The data:
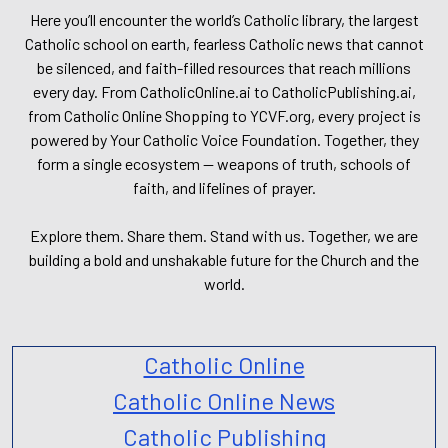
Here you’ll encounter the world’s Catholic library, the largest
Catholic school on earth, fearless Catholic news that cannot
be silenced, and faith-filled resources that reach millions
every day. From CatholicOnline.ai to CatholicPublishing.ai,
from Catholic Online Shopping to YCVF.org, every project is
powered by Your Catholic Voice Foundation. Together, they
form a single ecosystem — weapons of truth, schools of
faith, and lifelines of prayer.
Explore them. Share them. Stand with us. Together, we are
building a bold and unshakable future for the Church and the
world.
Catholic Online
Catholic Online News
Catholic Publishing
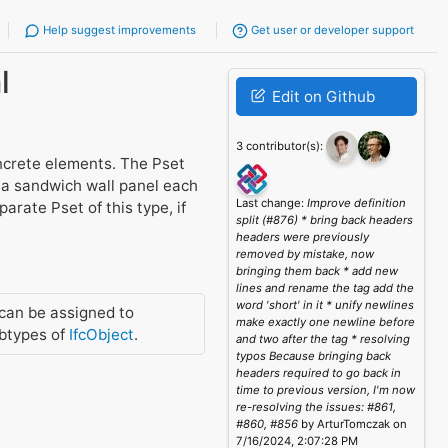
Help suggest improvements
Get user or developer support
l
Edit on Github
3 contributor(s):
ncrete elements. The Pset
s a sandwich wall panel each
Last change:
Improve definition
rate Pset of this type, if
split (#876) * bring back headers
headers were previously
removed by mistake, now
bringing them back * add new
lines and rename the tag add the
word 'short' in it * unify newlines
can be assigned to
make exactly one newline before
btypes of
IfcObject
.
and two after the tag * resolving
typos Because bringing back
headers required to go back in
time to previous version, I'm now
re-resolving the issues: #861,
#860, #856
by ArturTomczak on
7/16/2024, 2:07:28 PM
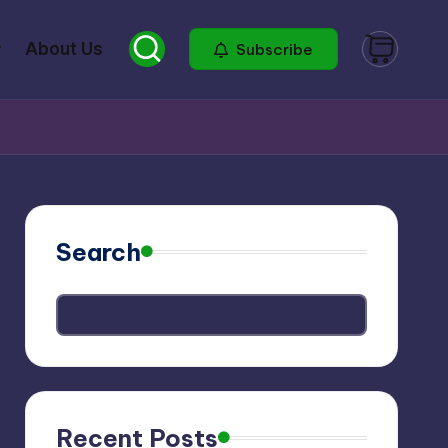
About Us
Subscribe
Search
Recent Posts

--

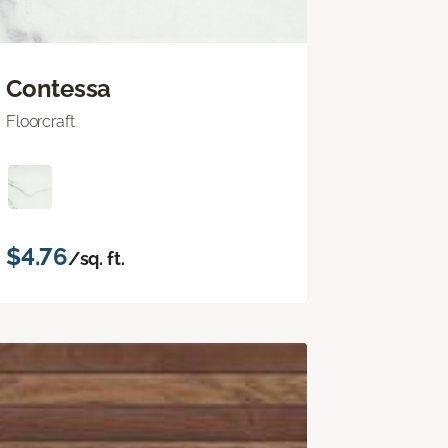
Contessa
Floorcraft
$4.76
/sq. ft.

What this task involves:
Please find the lines in the data that contain the word "faith" and copy them.

Written answer:
be silenced, and faith-filled resources that reach millions
faith, and lifelines of prayer.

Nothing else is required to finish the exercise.